Requiem for death sentence?
Parliament this week accepted for consideration a bill that will do away with the remaining elements of capital punishment in New Zealand law. PETER LUKE compares the contrasting debates on the death sentence in New Zealand and the United States.
NEW ZEALAND effectively did away with the gallows in 1961 when a National Government revised the Crimes Act. Earlier, the first Labour Government had abolished hanging for murder, but capital punishment was reinstated by the subsequent National administration. The second Labour Government did not change the law, it simply did not enforce the death penalty. So, in 1961, it was left to National’s most notable Minister of Justice, Ralph Hanan, to perform a politically curious task. In September that year he introduced a Crimes Bill that still prescribed the gallows as the ultimate punishment for murder, but at great length during the Second Reading he forcefully recommended to Parliament that it replace hanging with life imprisonment in these clauses. Mr Hanan prevailed. Over the objections of another National Party notable, Sir John Marshall, the death penalty was removed from the statute books except for treason and certain breaches of military discipline. Almost three decades later it has fallen to a Labour backbencher, Mr Bill Dillon (Hamilton East), to attempt to excise this last shadow of the gallows from New Zealand law. A private member’s bill he introduced this week, the Abolition of the Death Penalty Bill, intends that references to capital punishment in both the Crimes Act (treason) and in the Armed Forces Discipline Act be replaced by life imprisonment. The bill also seeks to prevent a person being extradited from this country if he or she is likely to face the death penalty. Only six votes — all by National members — were recorded as opposing this bill being referred to a Select Committee. Between Mr Hanan’s powerful Second Reading speech, and the Dillon bill the United States has
been through its own debate over capital punishment. Just as in this country in the two decades before 1961, when a murderer’s fate could depend on an election result, Supreme Court rulings on capital punishment have been of vital concern to many an American murderer. Most American death penalty statutes are state, not federal, law. The United States Supreme Court ruled these laws unconstitutional and effectively barred the death penalty for about five years in the 19705. A subsequent Supreme Court decision effectively allowed rewritten capital statutes. The Bible Belt states of the American south, with murder rates several times higher than New Zealand’s, rushed to get the electric chair back into law early this decade. In many parts of the American south, the electric chair rates alongside fried chicken, blackened catfish, the pick-up, and the gun as symbols of normal society. Such symbols have a political significance. Not the least of the southern woes last year for the Democrat presidential hopeful, Michael Dukakis, was that he favours doing away with capital punishment for murder. That translated in some quarters as being soft on crime; and became a political liability in much of the south. The issue came to a head in the second televised debate between Dukakis and his opponent for the White House, George Bush. Dukakis, right at the start of the debate, was asked how he would feel about the death penalty if his wife, Kitty, was raped and murdered. At issue was not simply the Democrat’s liberalism, but his equally damning reputation as the unfeeling, technocratic “iceman." In 1961, Ralph Hanan, asked himself the same question during his Second Reading speech. “The only reply I could make to that is that, for me, the
emotional reaction would be the same as for everybody else, but whether it would be reason, is another question. Reason, I submit, teaches us that capital punishment does not deter.” Dukakis, 27 years later, tried to say the same thing but, clearly shocked by the question, was not convincing. Through the towns of the south the next day the damage had been done. The American debate centred round capital punishment for murder, an issue resolved in New Zealand almost three decades ago, but even as Mr Dillon was planning his private member’s bill to remove the death penalty from New Zealand law completely, American politicans were moving the other way. In a pre-election crack-down on drugs, a federal bill was passed last year which would
allow courts to give “Drug czars” the death sentence. In Georgia, local politicians were trying to devise ways to shorten the lengthy appeals process between sentencing and execution. The delay of between five years and two decades, and the expensive legal jockeying in state and federal appellate courts, results in a paradoxical situation. It costs more to pass a death sentence than it does to give the usual alternative sentence of life in prison with no chance of parole. Such pre-election posturing to a voting public scared of violent crime is not purely an American phenomenon. In New Zealand long-standing but vague calls to bring back the rope hit centre stage before the 1987 election. In an election promise,
National vowed to hold a referendum on the death penalty. A largely-hostile public reaction ensured that any National sponsored referendum would not be binding, and National politicans refused to commit themselves to voting for hanging for murder. The six National members who this week opposed the introduction of Mr Dillon’s bill believe that for exceptional treason or treachery, especially in times of war, the death penalty should be available.

• **DATA BLOCK**:
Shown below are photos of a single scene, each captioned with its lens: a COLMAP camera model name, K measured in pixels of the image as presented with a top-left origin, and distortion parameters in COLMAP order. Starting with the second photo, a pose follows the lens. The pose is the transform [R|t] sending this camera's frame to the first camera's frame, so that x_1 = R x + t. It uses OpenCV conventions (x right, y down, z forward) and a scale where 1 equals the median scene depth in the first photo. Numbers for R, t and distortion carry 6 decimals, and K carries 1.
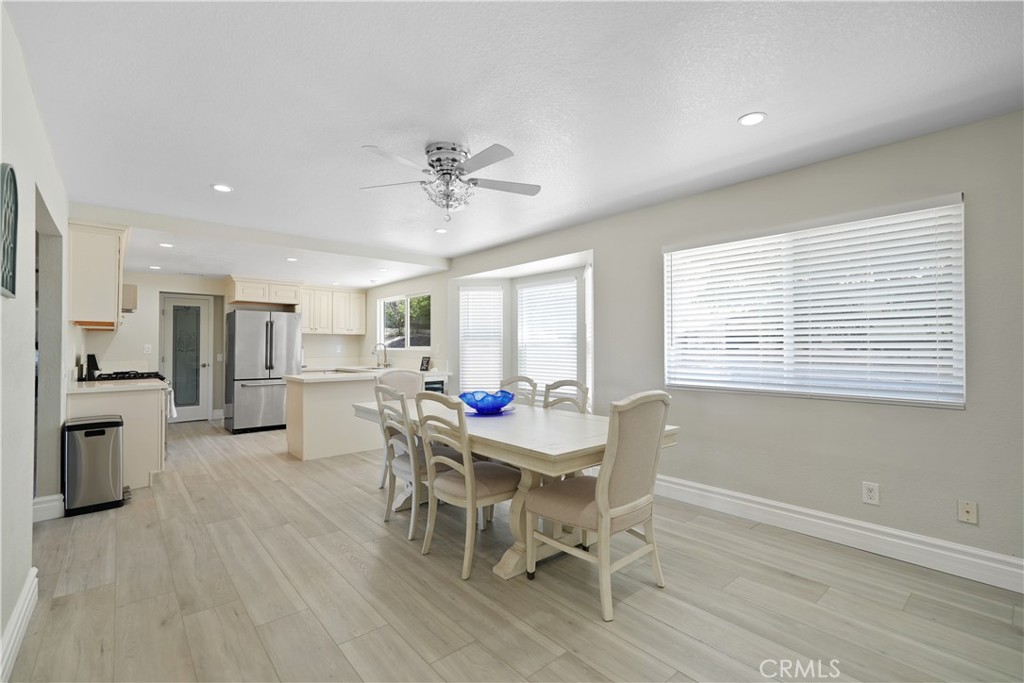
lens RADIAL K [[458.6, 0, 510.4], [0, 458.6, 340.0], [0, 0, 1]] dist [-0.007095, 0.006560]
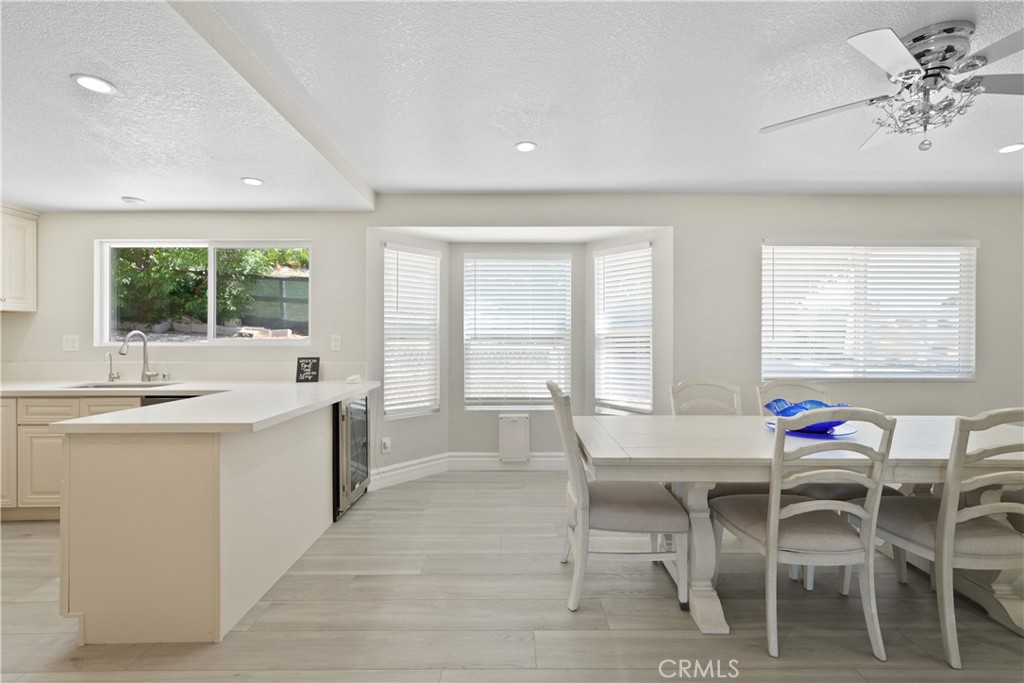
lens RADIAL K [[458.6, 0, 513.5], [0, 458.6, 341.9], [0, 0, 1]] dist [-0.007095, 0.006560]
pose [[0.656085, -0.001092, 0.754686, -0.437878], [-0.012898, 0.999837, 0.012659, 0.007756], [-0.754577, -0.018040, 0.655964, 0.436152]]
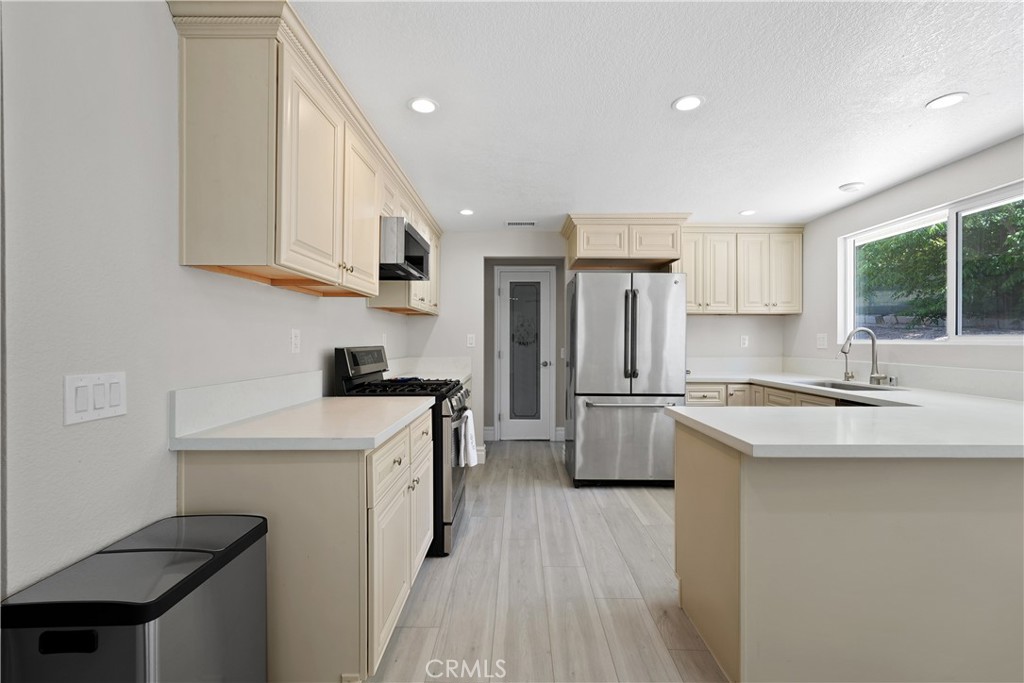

• **ASSIGNMENT**:
Please answer these questions from the article on the death penalty, one per line:
1. Which Minister of Justice introduced the 1961 Crimes Bill?
2. What is the name of the private member's bill that Mr Bill Dillon introduced?
3. What did National vow to hold in an election promise before the 1987 election?

• **SOLUTION TO THIS TASK**:
1. Ralph Hanan
2. The Abolition of the Death Penalty Bill
3. A referendum on the death penalty